----- Text block -----

I believed him. I believed Uncle Joe. I believed his wise words about the need to find “the soul” of America. I agree: this is the moment to decide who we are, who we want to be, what kind of country we want to live in. Do we want to live in a divided, hateful place marked by selfishness above all else, marked by racism and sexism and an unimaginable economic inequality? Do we want to reduce all public spaces, all public institutions (like the Post Office) to rubble? Do we really want to destroy all safety nets? What exactly do we want? Is our goal to willingly extinguish our lives so that Jeff Bezos can put yet another billion in his pocket? (I have nothing against the man, BTW. I have everything against the system that allows him. To quote Chris Rock: “Don’t hate the player. Hate the game.”)
Just to be clear, Joe Biden is far from my ideal candidate. I was standing with Bernie and supporting his goal of “Medicare for All”, as well as his plan for free high education because I, just like Bernie, happen to believe that the right to health insurance and the right to education are human rights. Don’t forget: I am a child of socialism, a “product” of socialism. Whatever the problems of that system were, and there were many (for starters: no freedom of speech, no freedom of thought, no room for political dissent etc.), we were all getting free health insurance and free college education. How is it that this was possible in a poor little marginal country that had suffered through enormous devastation during WWII and it doesn’t seem to be possible in the richest country in the history of the world?
Many agree: the greatness of a country is reflected in the way the country treats its most vulnerable citizens. By that standard, how “great” is this country? Oh, if only America would step down from its pedestal and forget about its own “greatness”. Maybe now is the time to be humble, to stop waving flags and stop reciting platitudes about “the greatest nation on Earth” and “the exceptionalism” of America and Americans. Maybe this is the time to accept America’s vulnerability, its connectedness to the rest of the world. If we want to erase white supremacy, male supremacy, all kinds of supremacies, we also need to take down the myth of American supremacy above all other nations of the world.

-----

Exercise set:
1. Please say whether each statement agrees with the essay, answering yes or no and quoting the deciding words: (a) The writer supported Bernie. (b) The writer considers Joe Biden the ideal candidate. (c) The writer has something against Jeff Bezos.
2. In the essay, who is quoted as saying "Don't hate the player. Hate the game."?
3. Rewrite the part of the essay between "Just to be clear, Joe" and "of the world?", inclusive, with "Bernie" replaced by "Sanders".
The material after this essay has no connection to it.

----- Extracted entries -----

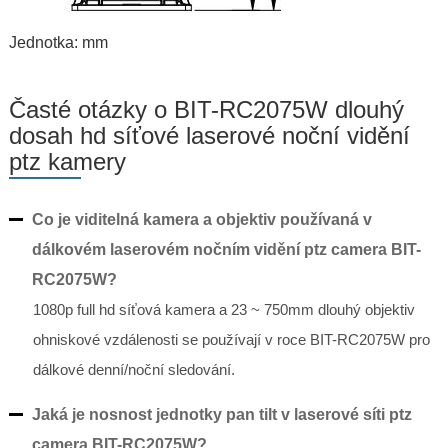
Jednotka: mm
Časté otázky o BIT-RC2075W dlouhý
dosah hd síťové laserové noční vidění
ptz kamery
Co je viditelná kamera a objektiv používaná v
dálkovém laserovém nočním vidění ptz camera BIT-
RC2075W?
1080p full hd síťová kamera a 23 ~ 750mm dlouhý objektiv
ohniskové vzdálenosti se používají v roce BIT-RC2075W pro
dálkové denní/noční sledování.
Jaká je nosnost jednotky pan tilt v laserové síti ptz
camera BIT-RC2075W?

-----

List of solutions:
1.
(a) Yes: "I was standing with Bernie"
(b) No: "Joe Biden is far from my ideal candidate"
(c) No: "I have nothing against the man, BTW."

2. Chris Rock.

3.
Just to be clear, Joe Biden is far from my ideal candidate. I was standing with Sanders and supporting his goal of “Medicare for All”, as well as his plan for free high education because I, just like Sanders, happen to believe that the right to health insurance and the right to education are human rights. Don’t forget: I am a child of socialism, a “product” of socialism. Whatever the problems of that system were, and there were many (for starters: no freedom of speech, no freedom of thought, no room for political dissent etc.), we were all getting free health insurance and free college education. How is it that this was possible in a poor little marginal country that had suffered through enormous devastation during WWII and it doesn’t seem to be possible in the richest country in the history of the world?